Abdul Taib Mahmud plans to retire as chief minister of Sarawak, after running Malaysia’s commodities-rich eastern state for more than three decades.
Taib, 77, intends to inform Sarawak’s head of state to of his intention to resign, Malaysia’s official Bernama news agency reported, citing the chief minister. The decision comes seven months after the Malaysian Anti-Corruption Commission formed a multi-agency task force to expedite investigations into claims of graft. Taib has denied corruption allegations, and press reports say he may seek to become the state’s governor.
During his 33-year rule of Malaysia’s biggest state, Taib’s government handed out concessions for logging and supported the federal government’s mega projects, including construction of the country’s largest hydroelectric dam. Oil palm plantations spread as loggers rolled back the frontiers of Borneo’s rain forest, home to nomadic people and rare wildlife such as orangutans and proboscis monkeys.
Some stocks linked to his relatives fell after the Berita Harian newspaper first reported on Feb. 5 that Taib planned to retire as chief minister and become the state’s governor. Cahya Mata Sarawak Bhd. (CMS), a construction and building materials maker, rose 3.8 percent today after declining 8.6 percent last week after the report.
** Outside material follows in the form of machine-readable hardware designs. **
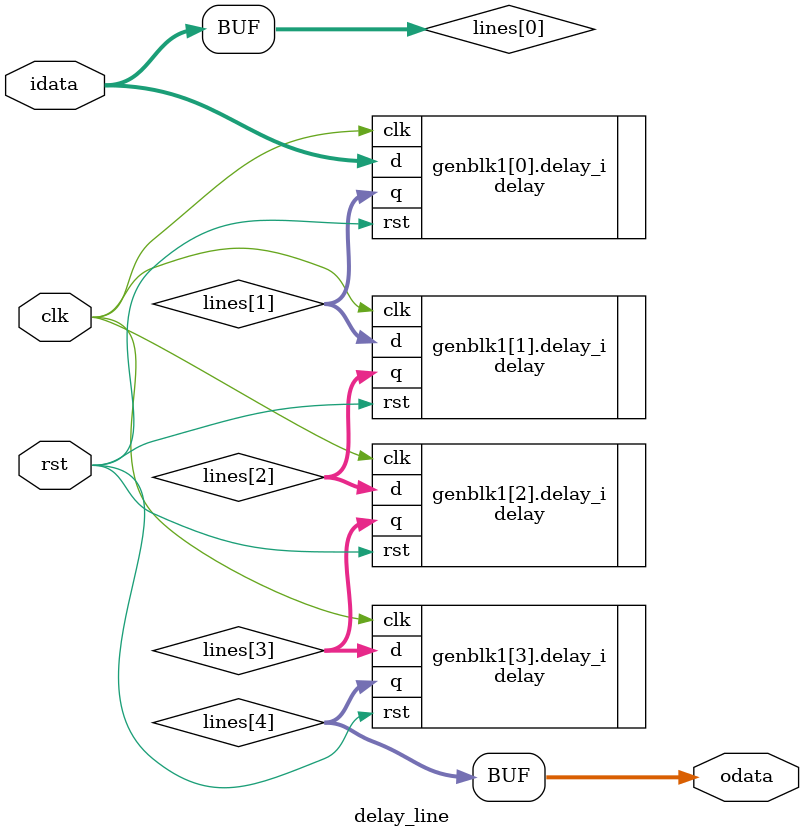
<source format=v>
`timescale 1ns / 1ps
module delay_line #
	(
		parameter N = 8,
		parameter DELAY = 4
	)
	(
		input clk,
		input rst,
		input [N-1:0]idata,
		output [N-1:0]odata
    );

wire [N-1:0] lines[DELAY:0];

assign lines[0] = idata;

genvar i;
generate

for(i = 0; i < DELAY; i = i + 1)
begin
	delay #
	(
		.N(N)
	)
	delay_i 
	(
		.clk(clk),
		.rst(rst),
		.d(lines[i]),
		.q(lines[i+1])
	);
end

endgenerate

assign odata = lines[DELAY];

endmodule

</source>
“It’s a misconception to think he’s really retiring,” said James Chin, professor of political science at the Malaysian campus of Australia’s Monash University. “When he moves up to governor, he becomes even more powerful. Certain things need his signature. He appoints the chief minister. All mining leases must be signed off by him.”
Taib and his allies control 25 Sarawak seats in Malaysia’s national parliament. That’s enough to ensure the ruling Barisan Nasional coalition falls from power should they ever choose to switch support to the opposition, said Chin. Prime Minister Najib Razak’s alliance was returned to power in May 2013 by its narrowest margin since independence in 1957.
Taib told Bernama he would step down from his current position by the end of this month. He is Malaysia’s longest-serving chief minister, in power longer than Mahathir Mohamad, who retired after 22 years as prime minister in 2003.
“Taib is not really gone from Sarawak politics,” Ibrahim Suffian, a political analyst at the Merdeka Center for Opinion Research, said by phone. “From behind the scenes or even as the new governor, he will play an important role including handling economic issues. Most important now is who will be Taib’s successor.” Opposition parties have made some inroads in Sarawak in recent years, he said.
Taib had doubled up as the state’s finance minister, and minister for planning and resource management, according to his official website. He’s also president of Parti Pesaka Bumiputera Bersatu, or PBB, and state chairman of Barisan Nasional, Malaysia’s ruling political coalition headed by Prime Minister Najib Razak.
PBB met at the weekend and gave Taib a mandate to nominate his successor, the Star reported, citing party Chairman Amar Asfia Awang Nassar.
Local media, including the Star, have named three candidates short-listed by Taib to replace him. They are the party’s deputy president Amar Abang Johari Openg, senior vice president Amar Awang Tengah Ali Hasan and information chief Adenan Satem.